Eine bemerkenswerte Neuerung ist, dass ab dem 13.06.2014 nunmehr auch für Downloads ein Widerrufsrecht vorgesehen ist: Bisher hatte, wer im Internet z. B. Software (Musik, Apps, E-Books, Videos etc.) kauft und anschließend herunterlädt, gemäß § 312d Abs. 4 Nr. 1 BGB nach herrschender Auffassung kein Widerrufsrecht. Nun wird es § 312d Abs. 4 Nr. 1 BGB aber in dieser Form nicht mehr geben (siehe § 312g Abs. 2 Nr. 1 BGB n. F.), womit der Verbraucher den Kauf digitaler Inhalte also allen Ernstes grundsätzlich 14 Tage lang rückgängig machen kann und sodann sein Geld erstattet bekommt.

Dies ist deswegen bemerkenswert, da charakteristischer Weise dadurch dem Missbrauch Tür und Tor geöffnet wird; als Korrelat hierzu sah sich der Gesetzgeber daher auch veranlasst, (ähnlich wie bei Dienstleistungen, siehe hierzu noch unten) eigens eine besondere Regelung zu schaffen (§ 356 Abs. 5 BGB n. F.), welche im Falle von Downloads das Widerrufsrecht erlöschen lässt, wenn:

1. der Unternehmer mit des Ausführung des Vertrags begonnen hat,

2. der Verbraucher ausdrücklich zugestimmt hat, dass der Unternehmer mit der Ausführung des Vertrags vor Ablauf der Widerrufsfrist beginnt und

3. der Verbraucher seine Kenntnis davon bestätigt hat, dass er mit Beginn der Ausführung sein Widerrufsrecht verliert.

Ob diese komplexe Regelung wirklich sinnvoll ist, darf bezweifelt werden; denn mit der Ausführung des Vertrags wird der Unternehmer ohnehin regelmäßig dann bereits beginnen, wenn er den Download, d. h. „in digitaler Form hergestellte und bereitgestellte Daten“, bereitstellt.

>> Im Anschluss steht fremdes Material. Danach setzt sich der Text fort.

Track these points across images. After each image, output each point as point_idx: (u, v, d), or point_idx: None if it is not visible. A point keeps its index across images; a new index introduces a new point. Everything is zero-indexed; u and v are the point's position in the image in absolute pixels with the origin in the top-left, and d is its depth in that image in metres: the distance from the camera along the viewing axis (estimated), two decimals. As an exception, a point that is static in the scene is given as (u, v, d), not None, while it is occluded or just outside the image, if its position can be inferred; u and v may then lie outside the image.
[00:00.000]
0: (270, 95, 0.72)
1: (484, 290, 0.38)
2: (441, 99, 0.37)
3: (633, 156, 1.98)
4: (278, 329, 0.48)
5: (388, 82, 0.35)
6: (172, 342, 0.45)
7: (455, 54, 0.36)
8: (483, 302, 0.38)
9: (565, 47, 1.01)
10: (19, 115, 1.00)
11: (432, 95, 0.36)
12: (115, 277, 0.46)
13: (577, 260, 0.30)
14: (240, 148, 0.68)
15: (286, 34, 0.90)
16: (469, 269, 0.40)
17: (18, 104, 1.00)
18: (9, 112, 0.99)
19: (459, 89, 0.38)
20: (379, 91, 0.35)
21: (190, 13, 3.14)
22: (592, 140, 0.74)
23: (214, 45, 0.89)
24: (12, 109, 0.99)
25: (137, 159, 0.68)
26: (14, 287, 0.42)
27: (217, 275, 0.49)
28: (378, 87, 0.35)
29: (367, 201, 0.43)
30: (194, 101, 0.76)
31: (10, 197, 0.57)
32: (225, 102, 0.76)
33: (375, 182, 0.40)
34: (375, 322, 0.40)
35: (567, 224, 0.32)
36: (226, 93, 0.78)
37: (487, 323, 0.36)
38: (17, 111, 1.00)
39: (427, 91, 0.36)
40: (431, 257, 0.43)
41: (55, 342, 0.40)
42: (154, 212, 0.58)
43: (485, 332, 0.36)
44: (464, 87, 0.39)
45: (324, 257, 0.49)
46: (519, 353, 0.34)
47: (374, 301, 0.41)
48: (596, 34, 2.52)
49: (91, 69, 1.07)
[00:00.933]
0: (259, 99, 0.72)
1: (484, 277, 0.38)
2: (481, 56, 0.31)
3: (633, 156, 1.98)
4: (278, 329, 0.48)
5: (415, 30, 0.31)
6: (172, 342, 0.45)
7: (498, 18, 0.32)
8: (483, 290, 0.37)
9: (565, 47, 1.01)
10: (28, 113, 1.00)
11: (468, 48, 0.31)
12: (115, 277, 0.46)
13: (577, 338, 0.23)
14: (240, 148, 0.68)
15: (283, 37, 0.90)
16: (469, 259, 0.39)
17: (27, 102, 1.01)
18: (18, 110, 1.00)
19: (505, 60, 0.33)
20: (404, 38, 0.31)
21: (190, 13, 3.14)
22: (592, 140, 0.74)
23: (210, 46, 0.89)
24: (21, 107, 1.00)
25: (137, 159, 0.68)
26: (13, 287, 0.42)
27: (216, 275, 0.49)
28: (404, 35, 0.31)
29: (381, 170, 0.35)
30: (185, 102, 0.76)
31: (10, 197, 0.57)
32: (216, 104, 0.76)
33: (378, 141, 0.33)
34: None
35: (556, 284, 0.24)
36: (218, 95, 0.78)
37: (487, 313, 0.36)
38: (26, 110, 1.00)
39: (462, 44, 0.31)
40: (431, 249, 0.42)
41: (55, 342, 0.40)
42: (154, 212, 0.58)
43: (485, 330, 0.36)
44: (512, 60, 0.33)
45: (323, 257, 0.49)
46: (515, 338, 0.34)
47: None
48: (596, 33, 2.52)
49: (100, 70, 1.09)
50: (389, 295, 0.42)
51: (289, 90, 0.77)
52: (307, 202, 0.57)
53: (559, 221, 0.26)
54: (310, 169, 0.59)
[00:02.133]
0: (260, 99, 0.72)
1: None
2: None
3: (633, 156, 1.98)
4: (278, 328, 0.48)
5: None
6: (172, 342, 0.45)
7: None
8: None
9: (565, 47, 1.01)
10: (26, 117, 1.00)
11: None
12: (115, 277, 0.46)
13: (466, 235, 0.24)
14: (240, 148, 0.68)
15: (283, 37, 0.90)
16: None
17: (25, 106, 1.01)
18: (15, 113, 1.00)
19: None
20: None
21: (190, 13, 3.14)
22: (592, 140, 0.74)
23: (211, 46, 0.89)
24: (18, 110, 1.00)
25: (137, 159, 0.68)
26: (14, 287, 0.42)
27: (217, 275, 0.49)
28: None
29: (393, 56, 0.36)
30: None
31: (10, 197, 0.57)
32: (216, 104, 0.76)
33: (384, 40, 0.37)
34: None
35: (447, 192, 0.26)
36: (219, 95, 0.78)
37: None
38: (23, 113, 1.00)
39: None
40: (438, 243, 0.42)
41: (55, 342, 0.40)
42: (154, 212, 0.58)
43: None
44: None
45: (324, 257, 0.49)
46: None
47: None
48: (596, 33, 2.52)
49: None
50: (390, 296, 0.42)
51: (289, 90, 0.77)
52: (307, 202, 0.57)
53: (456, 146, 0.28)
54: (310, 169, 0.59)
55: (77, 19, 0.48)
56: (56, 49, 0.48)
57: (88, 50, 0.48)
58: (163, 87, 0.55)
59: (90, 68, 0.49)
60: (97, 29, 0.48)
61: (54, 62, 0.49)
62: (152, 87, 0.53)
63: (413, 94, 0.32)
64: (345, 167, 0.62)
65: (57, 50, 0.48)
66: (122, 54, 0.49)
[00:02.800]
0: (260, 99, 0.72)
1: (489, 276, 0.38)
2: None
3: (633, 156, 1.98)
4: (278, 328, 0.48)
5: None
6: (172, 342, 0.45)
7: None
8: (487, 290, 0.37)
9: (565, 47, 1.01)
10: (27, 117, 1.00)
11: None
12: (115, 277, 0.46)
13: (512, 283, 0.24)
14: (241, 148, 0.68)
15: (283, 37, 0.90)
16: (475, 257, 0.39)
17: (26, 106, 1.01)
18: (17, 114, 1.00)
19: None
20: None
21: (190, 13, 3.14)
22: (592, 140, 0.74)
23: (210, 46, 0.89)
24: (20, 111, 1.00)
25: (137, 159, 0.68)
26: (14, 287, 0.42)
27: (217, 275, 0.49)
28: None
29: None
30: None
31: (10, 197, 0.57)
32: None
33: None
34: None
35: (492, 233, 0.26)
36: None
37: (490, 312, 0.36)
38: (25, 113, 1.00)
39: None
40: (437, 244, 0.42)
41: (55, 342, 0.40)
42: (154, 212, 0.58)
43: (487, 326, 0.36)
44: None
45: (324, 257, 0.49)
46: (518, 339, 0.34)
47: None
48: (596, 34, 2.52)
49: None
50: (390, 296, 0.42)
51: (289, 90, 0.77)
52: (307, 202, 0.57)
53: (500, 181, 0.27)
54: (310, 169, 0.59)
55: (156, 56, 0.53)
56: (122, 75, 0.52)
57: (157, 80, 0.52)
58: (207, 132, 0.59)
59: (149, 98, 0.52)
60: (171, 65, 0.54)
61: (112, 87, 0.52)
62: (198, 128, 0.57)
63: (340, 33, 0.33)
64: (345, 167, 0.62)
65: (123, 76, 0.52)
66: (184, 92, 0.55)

Jedenfalls sollte der Anbieter wieder etwa vermittels eines „Häkchensetzens“ im Kaufprozess sich die Kenntnisnahme bestätigen lassen, dass der Download bzw. die Lizenz vor Ablauf der Widerrufsfrist bereitgestellt wird und der Verbraucher dadurch sein (freilich nach der überkommenden Rechtslage ohnehin nicht bestehendes) Widerrufsrecht verliert. Da diese Informationen dann auch in der Vertragsbestätigung enthalten sein müssen (§ 312f Abs. 3 BGB n. F.), dürften sich die Probleme um diese neue Regelung gleichwohl häufen.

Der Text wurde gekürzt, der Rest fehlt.